One Function

[MatRush]

Nice Challenge, which disassembler did you use?
I use IDA PRO, but I think it's too complex for me.

[MatRush]

Or there is any tools can run the 64bit asm code?

[CodeX]

One way to solve this by running it is so execute it on a x86-64 processor e.g. put the function into a char[] in C and then call it using a function pointer. NASM can disassemble the code which is what I used for testing this.

[ctzsm]

One way to solve this by running it is so execute it on a x86-64 processor e.g. put the function into a char[] in C and then call it using a function pointer. NASM can disassemble the code which is what I used for testing this.

That's awesome!

[TheBigBoss]

Because of none x86-64 development tools installed,
I used the following quick and dirty C-code instead.
Please be assured, I am not proud of it...

Code: Select all

#include <iostream>

#define DWORD(adr) (*((unsigned long*)&mem[adr]))
#define QWORD(adr) (*((unsigned long long*)&mem[adr]))

int main(int,char**){
    char mem[2048];
    unsigned rbp=1024;
    
    DWORD(rbp-0x8)=0x77df4777L;
    DWORD(rbp-0x4)=0x225fbb61L;
    QWORD(rbp-0x10)=0x1993LL;
    QWORD(rbp-0x8)+=QWORD(rbp-0x10);
    goto loc_3f;
loc_24:
    QWORD(rbp-0x8)-=0x6b2896a8LL;
    QWORD(rbp-0x8)^=0x2232c968b04dab36LL;
    QWORD(rbp-0x10)--;
loc_3f:
    if(QWORD(rbp-0x10))goto loc_24;

    std::cout<<QWORD(rbp-0x8);
    return 0;
}

[chris2]

Just execute the binary!

Code: Select all

#include <stdio.h>

int main() {
  unsigned long (*code)(void) = "\x55\x48\x89\xe5\xc7\x45\xf8\x77\x47\xdf\x77\xc\7\x45\xfc\x61\xbb\x5f\x22\x48\xc7\x45\xf0\x93\x19\x00\x00\x48\x8b\x45\xf0\x48\x\01\x45\xf8\xeb\x1b\x48\x81\x6d\xf8\xa8\x96\x28\x6b\x48\xb8\x36\xab\x4d\xb0\x68\\xc9\x32\x22\x48\x31\x45\xf8\x48\x83\x6d\xf0\x01\x48\x83\x7d\xf0\x00\x75\xde\x48\\x8b\x45\xf8\xc9\xc3";

  printf("%lu\n", code());
}

(The solution check seems to be broken currently, however.)

[trofi]

Disassembling the thing in 32-bit mode resulted in way more intricate (valid!) code:

- it ate stack in loop ('push dword 0x482232c9')
- had useless instructions ('dec eax')
- rewrote local arguments (I thought it's the real trick for this challenge)
- and produced 4-byte "O..k" string (after dealing with stack)

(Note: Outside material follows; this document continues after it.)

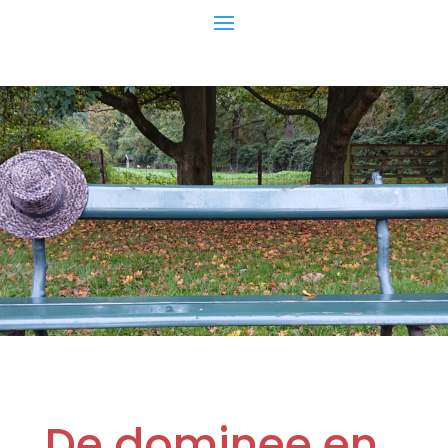
De dominee en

After failing on 32-bit disassembly I've switched to 64-bit which was relatively boring.

Question to challenge author:

did you intentionally made it 32-bit compatible with such nontrivial effects
or it's just a coincidence?

Really nice challenge! It was fun to hack on.
Thanks!

[CodeX]

As much as I would like to claim this was intentional, I think it is just a coincidence. If I recall basic x86 instructions in 16,32 & 64bit are essentially the same (it just depends on the processor mode), and I think there would only be one or two places where the instructions take immediate values which would be where disassembly gets messed up. I don't think it's too unlikely in a small sample of code that it can be disassembled in more than one mode, as long as it doesn't have too many random immediate values.

[Hippo]

I have used
http://www.onlinedisassembler.com/odaweb/

First try was i386, but the dec eax looked wierd. The i386:x64 looked much better.
I have written easy equivalent in java to look at the resulting long ...

[yes-man]

Like other before me, I looked at the x86 output and said 'strange'. Then I tried the x64 one and it looked much better. After a bit of ASM reading and thinking (together with vralfy), we figured out what the code was doing and coded it in #C (and PHP).

Great challenge. Liked it :D

[helly0d]

After disassambling it with ndisasm, and a few failed attempts of rewriting it in C I just followed the old reverse engineering technique: "Just run it, but beware that it might be a malware"

* slap the main and jmp labels to the disassambled code
* recompile with nasm using elf64
* link with ld
* run in debug mode using gdb
* inspect rax and decode the hex